Back in 1997 I wrote an article for the American Marketing Association concerning control issues in research design. The AMA titled the article “Control is elusive in research design” and it is as pertinent today as it was all those years ago.
The article talks about the important role control plays in the college research lab – how students learn that the integrity of research findings rests in large measure on the level of controls built into the designs – and contrasts this to the different reality researchers find in the commercial world. While understandably the role of controls in marketing research differs with the experimental intent in the lab, the ability to set controls within our designs is just as important to the success or failure of our research. And yet defining and implementing parameters of control is elusive outside the research lab due to many factors, not the least of which are those related to the peculiarities of clients’ needs & resources, timeliness, logistics, and cost. The difficulty of managing control can also come from the research process itself.

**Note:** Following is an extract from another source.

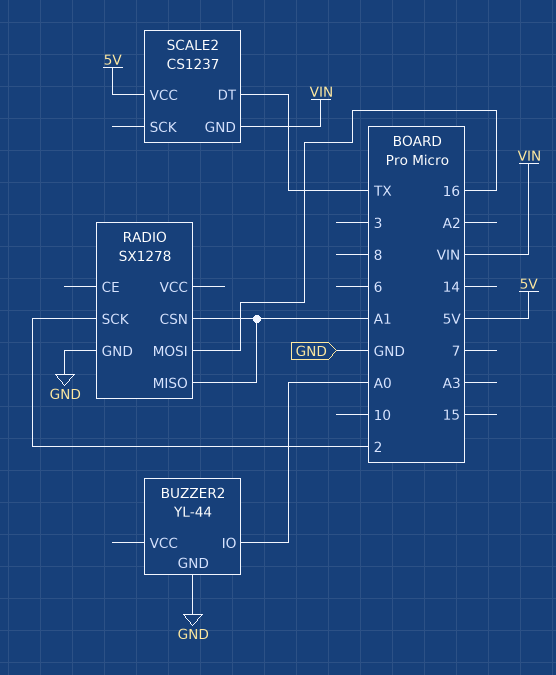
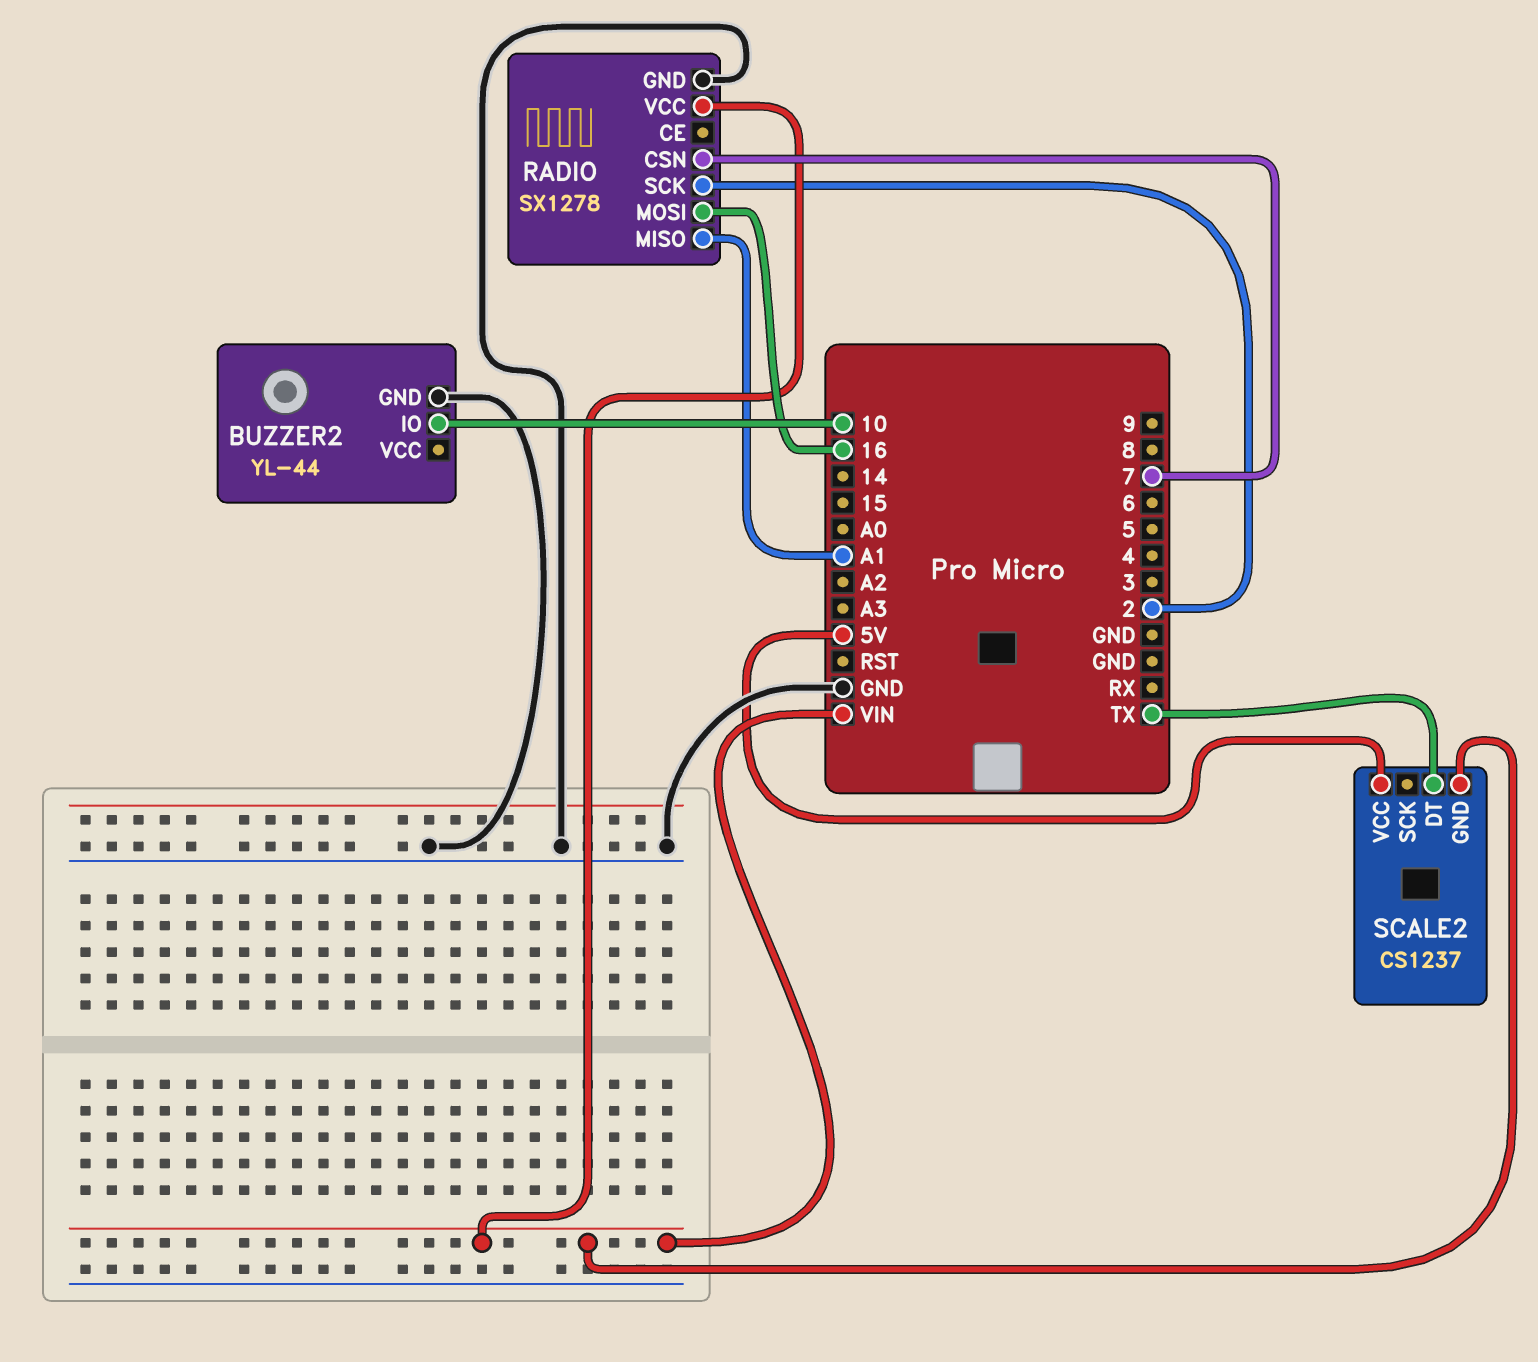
BUZZER2 pin IO: A0 -> 10
RADIO pin CSN: A1 -> 7
RADIO pin VCC: none -> VIN

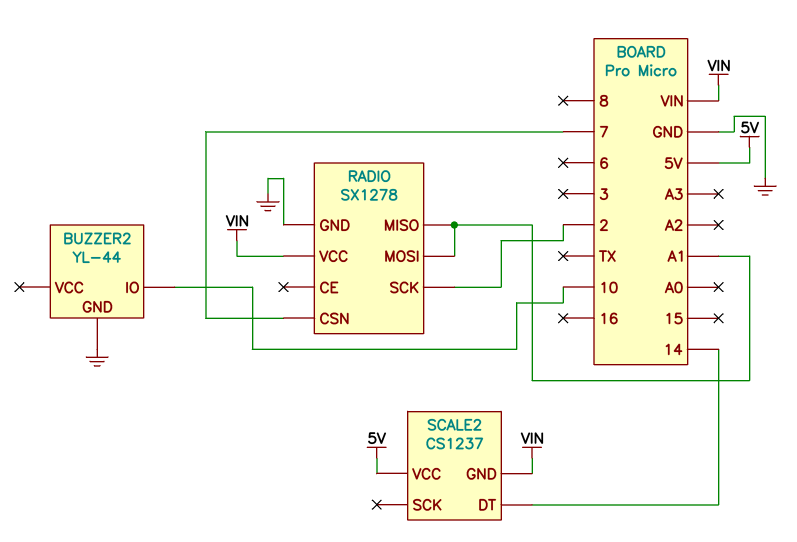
RADIO pin MOSI: 16 -> A1
SCALE2 pin DT: TX -> 14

In quantitative research we strive to minimize error by, among other things, carefully designing our survey questionnaires to maximize clarity while minimizing potential response bias. Yet, for all the effort put into questionnaire design and interviewer training, the reality of any given telephone study is that a certain amount of control must be relinquished when fieldwork begins – after all, it is impossible to train interviewers and coders for every situation or possibility, leaving them to make their own subjective judgments as necessary.

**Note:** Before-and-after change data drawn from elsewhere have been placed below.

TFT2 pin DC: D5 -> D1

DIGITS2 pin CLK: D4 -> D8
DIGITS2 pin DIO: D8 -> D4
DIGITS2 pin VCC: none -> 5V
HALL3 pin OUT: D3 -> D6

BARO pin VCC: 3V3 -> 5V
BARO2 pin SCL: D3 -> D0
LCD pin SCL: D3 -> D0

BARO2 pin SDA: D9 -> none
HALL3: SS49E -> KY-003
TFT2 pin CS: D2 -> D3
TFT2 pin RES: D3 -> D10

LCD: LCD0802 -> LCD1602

Qualitative researchers typically cry “oh no!” at the idea that controls play a part in qualitative designs, yet there are any number of control parameters built into these studies. As one example, many moderators hope to gain a truer understanding of discussants’ reactions to visual stimuli by systematically controlling the order in which concept boards (whatever) are shown from focus group to focus group in a multi-group project. Although I don’t agree with this practice (the reasons why may be explored in a subsequent post), it is interesting to note that the moderator’s defense of rotating stimuli typically draws on the quantitative-leaning concepts of primacy and recency.

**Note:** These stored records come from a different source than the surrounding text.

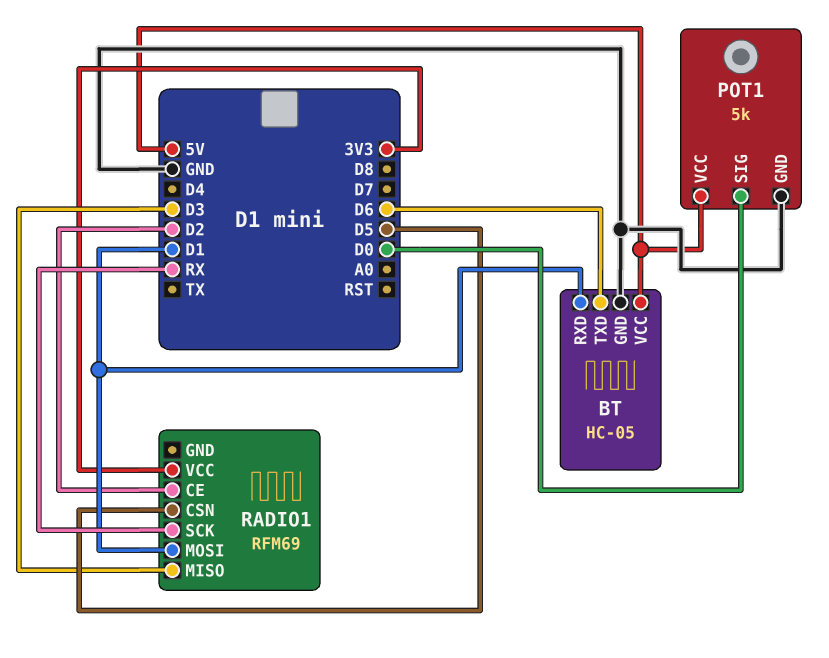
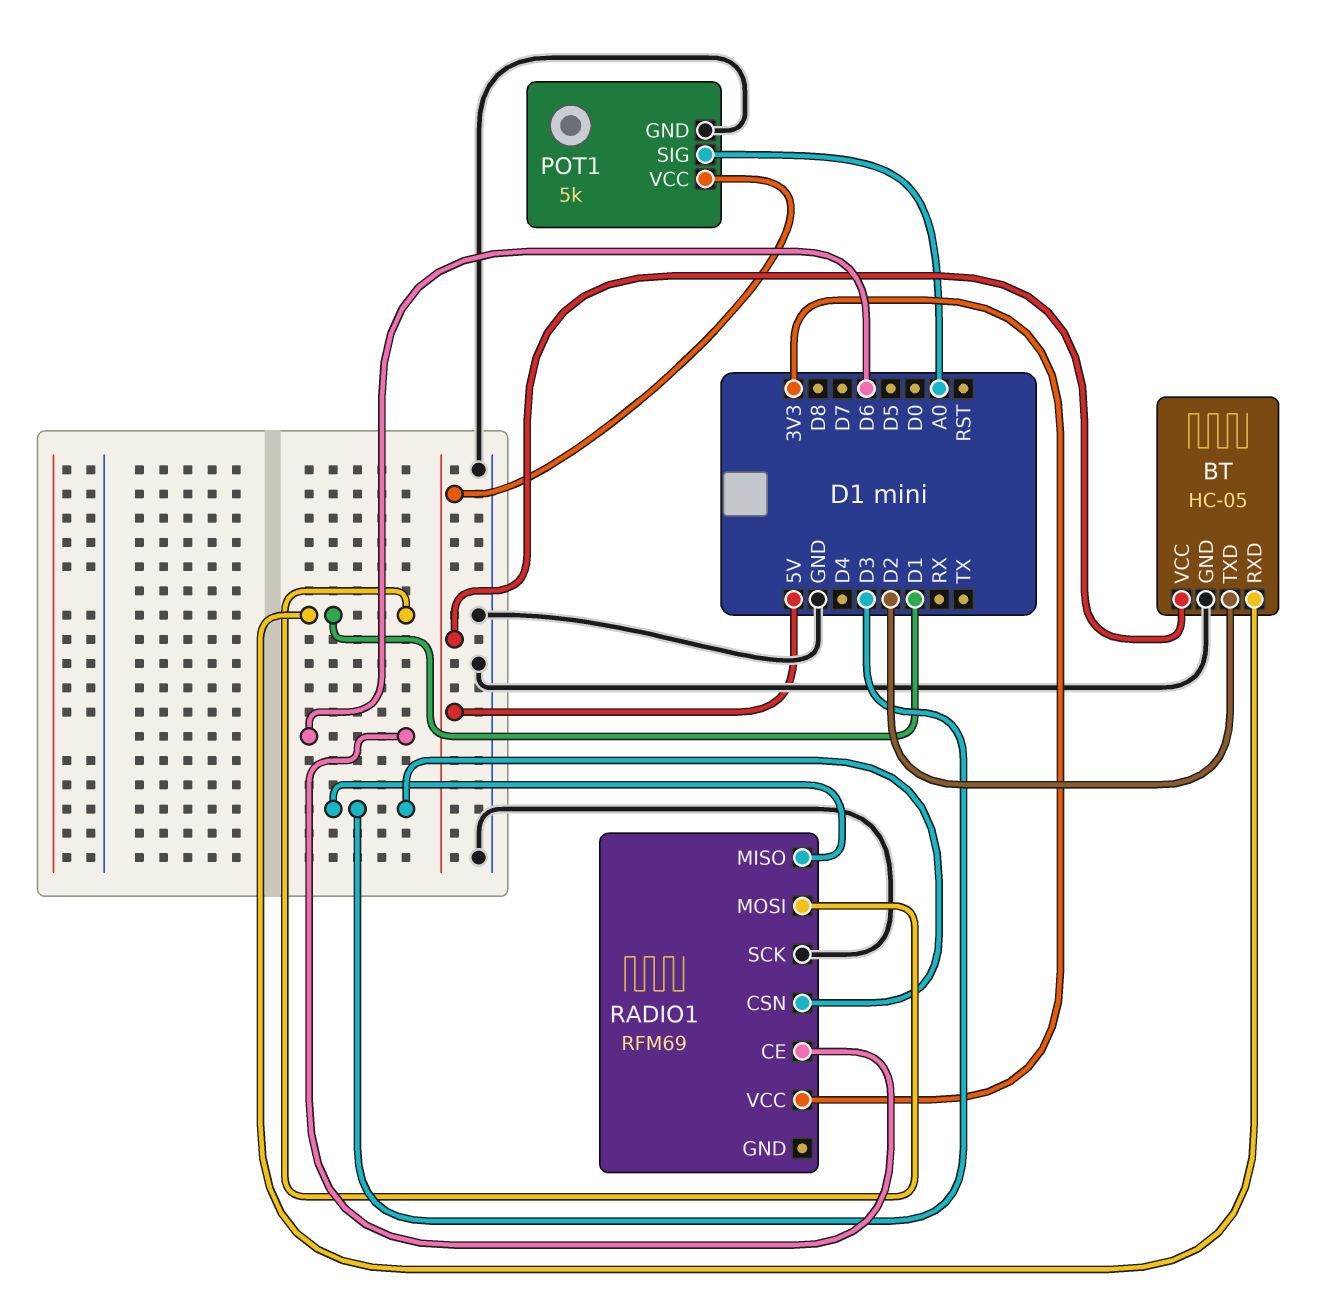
BT pin TXD: D6 -> D2
POT1 pin SIG: D0 -> A0
RADIO1 pin CE: D2 -> D6
RADIO1 pin CSN: D5 -> D3
RADIO1 pin SCK: RX -> GND

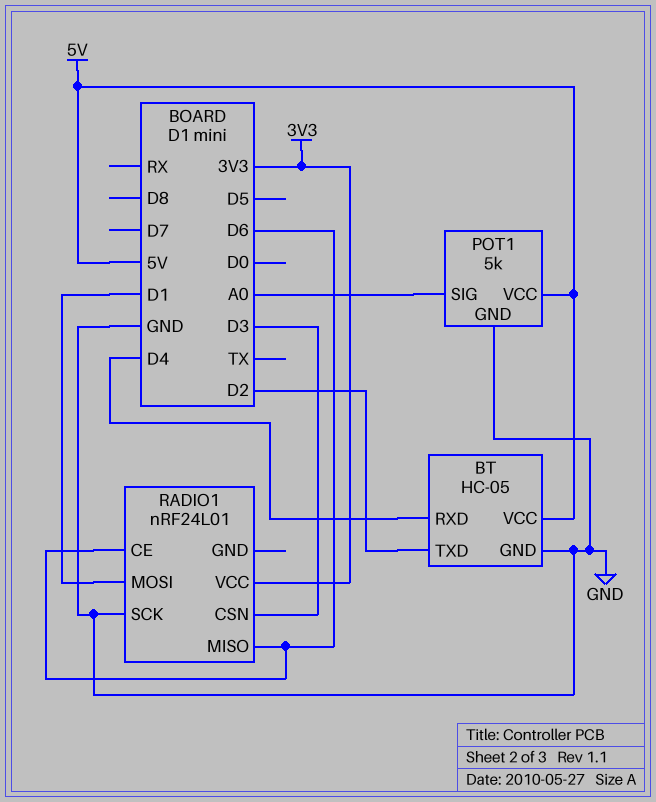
BT pin RXD: D1 -> D4
RADIO1: RFM69 -> nRF24L01
RADIO1 pin MISO: D3 -> D6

And, of course, both quantitative and qualitative researchers grapple with lots of other control issues you won’t find in the research lab, such as professional respondents (“repeaters”) and those who pretend to be who they are not (“cheaters”).
So what is the role of control in our research designs? Real world commercial research is not an ideal experimental environment but that shouldn’t diminish our consideration of control issues as we perfect our research designs.